Accept that a fresh outbreak or third wave could have impacts on supply constraints, decline in consumer confidence and potential staff shortages. With your complete crisis management plan in hand, your business will be in the best position to weather fresh challenges.
3. Deliver on digital offerings
Customers demand for digital shopping and home delivery or contactless pickup exploded throughout 2020. Now that customers have tasted digital and on-demand services they are unlikely to turn back.
Ensure your systems can handle a large spike in traffic, optimise your online offerings and ensure your delivery chain is as seamless and contactless as possible. Have you implemented click-and-collect? How can you ensure it’s a quick and seamless process for your customers. Help them capitalise on convenience and keep them coming back.
4. Reward loyalty
Your customers have spent their money supporting your store in a time where there are multiple options available and customers are perhaps more discerning with their funds. Reward your customers with special offers, thank yous, limited specials and a points system just for your members.
People will reflect back on lockdown and will remember how they were treated. Your customer service will be a consideration for savvy shoppers. Connect to your customer base and give them added value to ensure they keep coming back to your business.
5. Adopt an agile mindset
Agile is a fundamental change to how your business is currently working. This mindset change needs to come from the top. By being an Agile retailer you can serve your customers better and be better able to complete with emerging eCommerce brands.

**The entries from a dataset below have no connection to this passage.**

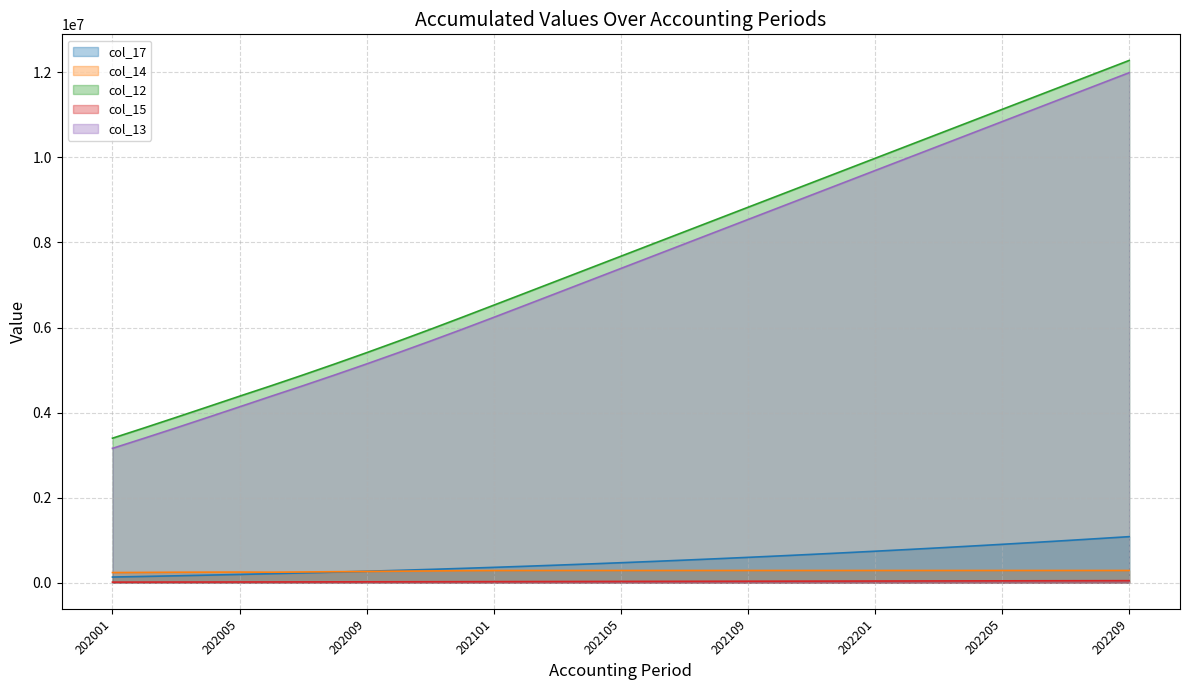

Does the chart display data point markers on the line(s)?

No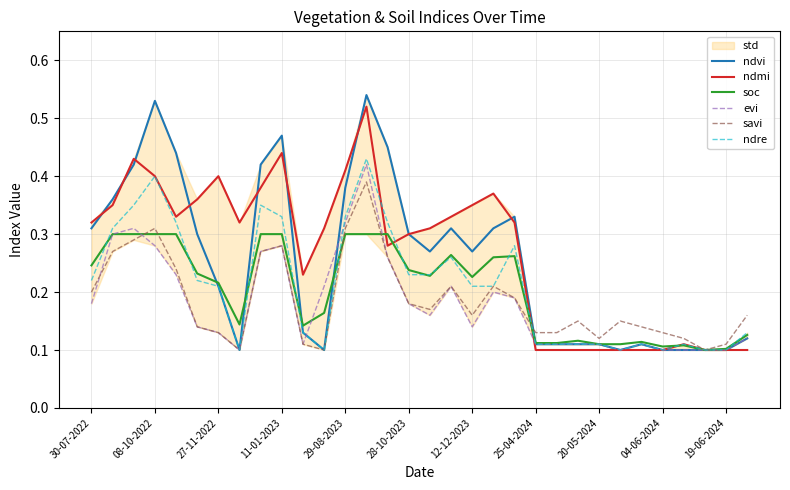

Is it true that soc equals 0.4 at 30-07-2022?

False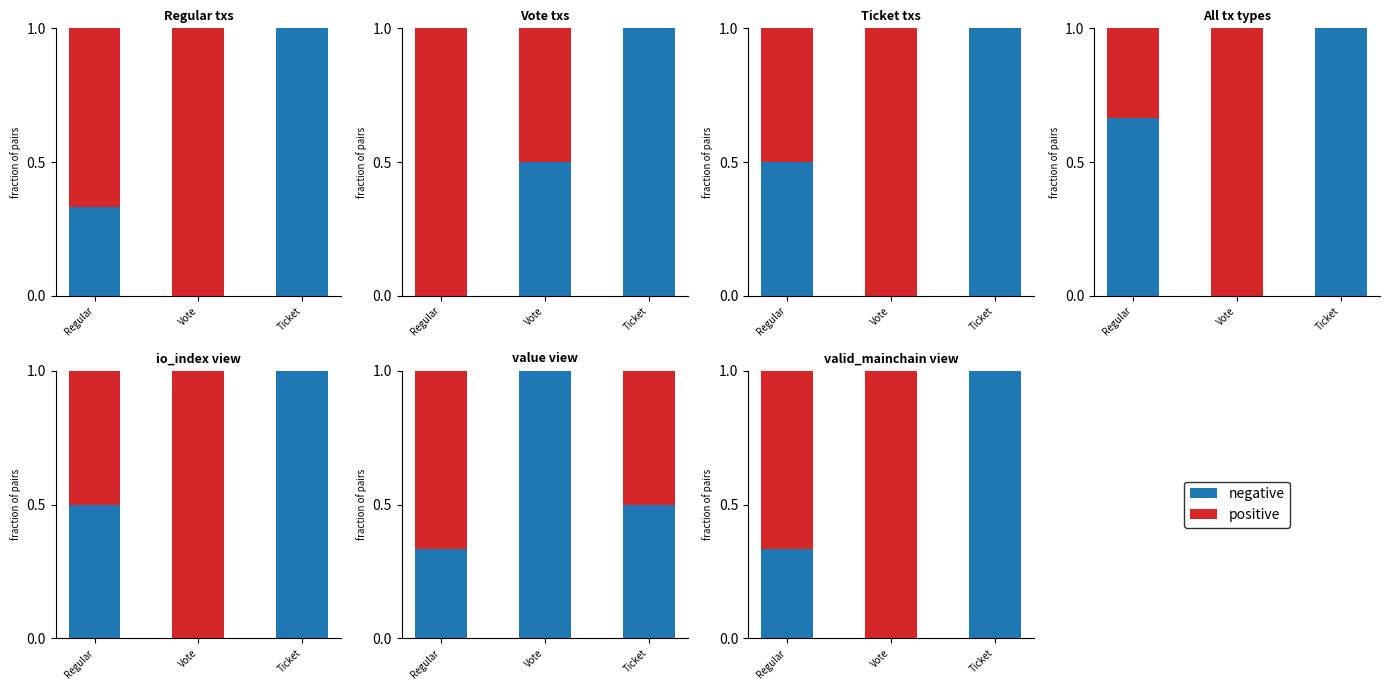

How many groups of bars are there?

3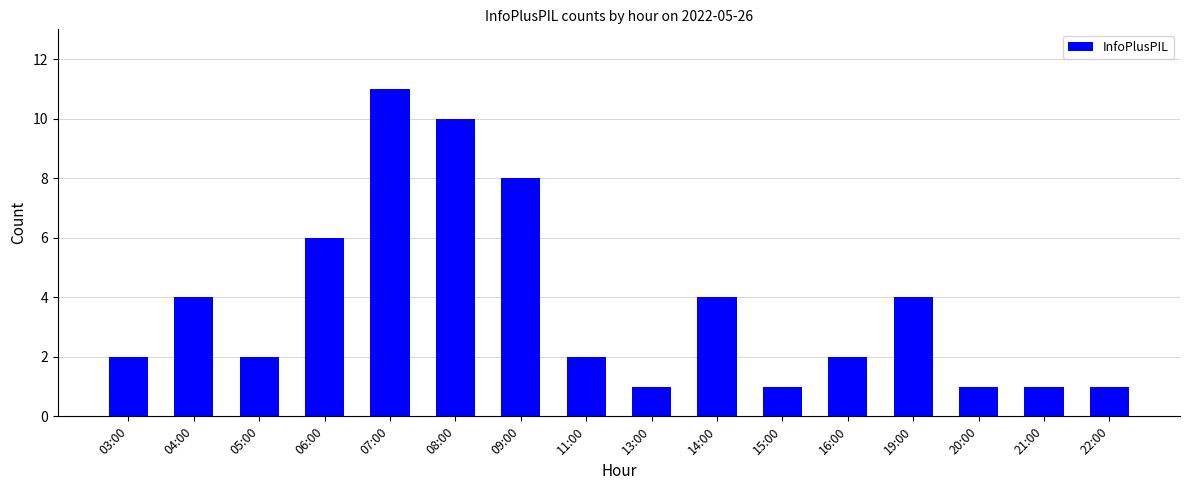

What is the greatest value displayed?

11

Agile starts with seeking customer feedback, rapidly generating actions from the feedback, testing and then repeating the cycle. Agile allows processes to change quickly and deliver value faster.
6. Combine the online and in-store marketing spend
Google and Facebook now track in store visits as well as time spent on your eCommerce store or website. By combining your marketing spend to encompass digital and bricks and mortar, you can continue to work towards provable in-store conversion from your ads.
From an in-store customer, who then gets online, you can push your customer back in store through remarketing, email or pushing the hyperlocal in person experience.
7. Be a force for good
People have faced immeasurable and widespread challenges this year, both economically and and personally. Retailers are an important part of their customers lives and are where customers turn for the goods they need. Be a positive force in reassuring customers and the community.
Retailers have an opportunity to make small process changes to benefit the larger community. Perhaps it is placing limits on the number of products that are in high demand or short supply, or going the extra mile for customers with home delivery. Customers remember the retailers and businesses that were there for them during lockdown and will be keen to come back and support local businesses in 2021.